• 任务要求:
1. 在包涵体求助帖中，boom 为什么拿不定主意是否加入还原剂？请用一到三句话说明。
2. 照原样抄录包涵体求助帖中以“我也有一个蛋白很难溶。8 M Urea溶不了，用9M还不行，加Triton”开头、以“boom (2014-3-27 16:14:09)”结尾的那一段。

• 文档正文:
>>

【求助】包涵体溶解不了!

最新回复

• 66+77 (2014-3-27 16:12:39)

  
  感觉好像回答过似的啊。你可以把尿素或者盐酸胍浓度加大，尿素可以到10，盐酸胍可以到8，过柱子当然要把所有的Buffer 都加变性剂啊。包涵体过柱子之前最好用洗涤液处理一下，洗干净的包涵体再过柱子。洗得时候用低功率的超声超一下最好。
  祝你成功

• boom (2014-3-27 16:13:06)

  
  谢谢了,对了,我的蛋白是重组蛋白,而且还含有二硫键,那么也就是不溶解可能与没加DTT, -ME之类的还原剂有关,但如果加上这些还原剂之后还不能直接过柱子,得把还原剂透析掉才能过柱子,所以我在忧郁到底加还是不加!
  请大家指教啊!

• 66+77 (2014-3-27 16:13:25)

  
  我的也有二硫键，而且是4个呢，都融了啊。我也没加还原剂。你再试试吧。试验就要抱着试试的态度，要不怎么叫试验啊

• wmp1234 (2014-3-27 16:13:44)

  
  如果有还原剂如DTT或者b ME，肯定不能直接上Ni柱。挂不上的。
  我也有一个蛋白很难溶。8 M Urea溶不了，用9M还不行，加Triton X-100到2 % ,37 度水浴超声半小时才能溶解。
  以前 在一个帖子中提过一点：溶解包涵体的一个小诀窍：
  先用水（或者buffer）将包涵体重悬成细微颗粒（有条件可以用小匀浆器），然后再加入高浓度Urea或则GuHCl到目的浓度。这样会快很多。
  Good Luck

• boom (2014-3-27 16:14:09)

  
  对了，今天我用binding buffer 配了含１０Ｍ尿素的溶解液，但此溶解液放到４度会很快又将尿素析出．如果我拿此溶解液溶解包含体，溶解后上清是不是就不能放到４度冰箱呢？如果溶解了，那我怎么在低温条件下过ＮＩ柱呢？

• 66+77 (2014-3-27 16:14:26)

<<

• 展示数据:
>>

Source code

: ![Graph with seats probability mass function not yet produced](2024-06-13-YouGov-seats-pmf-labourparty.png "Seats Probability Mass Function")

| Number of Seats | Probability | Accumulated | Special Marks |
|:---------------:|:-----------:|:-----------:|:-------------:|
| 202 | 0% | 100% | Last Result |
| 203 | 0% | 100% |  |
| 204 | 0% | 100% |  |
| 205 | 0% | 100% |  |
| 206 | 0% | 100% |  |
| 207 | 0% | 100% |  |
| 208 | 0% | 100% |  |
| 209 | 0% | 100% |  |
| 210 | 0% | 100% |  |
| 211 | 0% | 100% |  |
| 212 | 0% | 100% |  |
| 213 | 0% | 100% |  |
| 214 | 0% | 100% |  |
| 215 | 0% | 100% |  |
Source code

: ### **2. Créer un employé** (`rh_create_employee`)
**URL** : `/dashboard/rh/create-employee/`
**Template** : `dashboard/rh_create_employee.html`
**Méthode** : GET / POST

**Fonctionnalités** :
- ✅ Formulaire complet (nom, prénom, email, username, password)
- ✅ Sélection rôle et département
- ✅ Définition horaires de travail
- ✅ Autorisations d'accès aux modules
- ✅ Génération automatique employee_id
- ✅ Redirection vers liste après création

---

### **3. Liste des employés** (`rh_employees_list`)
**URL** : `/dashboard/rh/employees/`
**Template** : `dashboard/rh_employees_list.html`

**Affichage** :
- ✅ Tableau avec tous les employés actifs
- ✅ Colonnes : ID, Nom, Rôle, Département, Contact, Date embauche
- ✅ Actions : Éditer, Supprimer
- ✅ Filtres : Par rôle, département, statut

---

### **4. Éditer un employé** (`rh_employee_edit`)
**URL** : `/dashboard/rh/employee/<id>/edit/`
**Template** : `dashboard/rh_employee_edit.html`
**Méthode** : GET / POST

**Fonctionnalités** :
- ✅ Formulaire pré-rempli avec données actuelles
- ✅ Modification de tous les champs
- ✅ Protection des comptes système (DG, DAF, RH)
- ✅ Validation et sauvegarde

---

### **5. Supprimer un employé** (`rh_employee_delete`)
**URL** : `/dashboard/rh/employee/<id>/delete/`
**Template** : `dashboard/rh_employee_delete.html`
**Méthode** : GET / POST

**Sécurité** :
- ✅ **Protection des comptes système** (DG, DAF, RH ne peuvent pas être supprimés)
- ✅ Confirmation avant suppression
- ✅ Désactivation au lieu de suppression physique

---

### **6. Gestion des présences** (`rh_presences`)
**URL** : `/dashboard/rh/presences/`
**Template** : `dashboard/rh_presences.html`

<<

• 各题答案:
1. boom 的蛋白含有二硫键，认为溶解不了可能与没加 DTT 之类的还原剂有关。但加入还原剂后不能直接过柱子，得先把还原剂透析掉，所以犹豫到底加还是不加。

2.
我也有一个蛋白很难溶。8 M Urea溶不了，用9M还不行，加Triton X-100到2 % ,37 度水浴超声半小时才能溶解。
  以前 在一个帖子中提过一点：溶解包涵体的一个小诀窍：
  先用水（或者buffer）将包涵体重悬成细微颗粒（有条件可以用小匀浆器），然后再加入高浓度Urea或则GuHCl到目的浓度。这样会快很多。
  Good Luck

• boom (2014-3-27 16:14:09)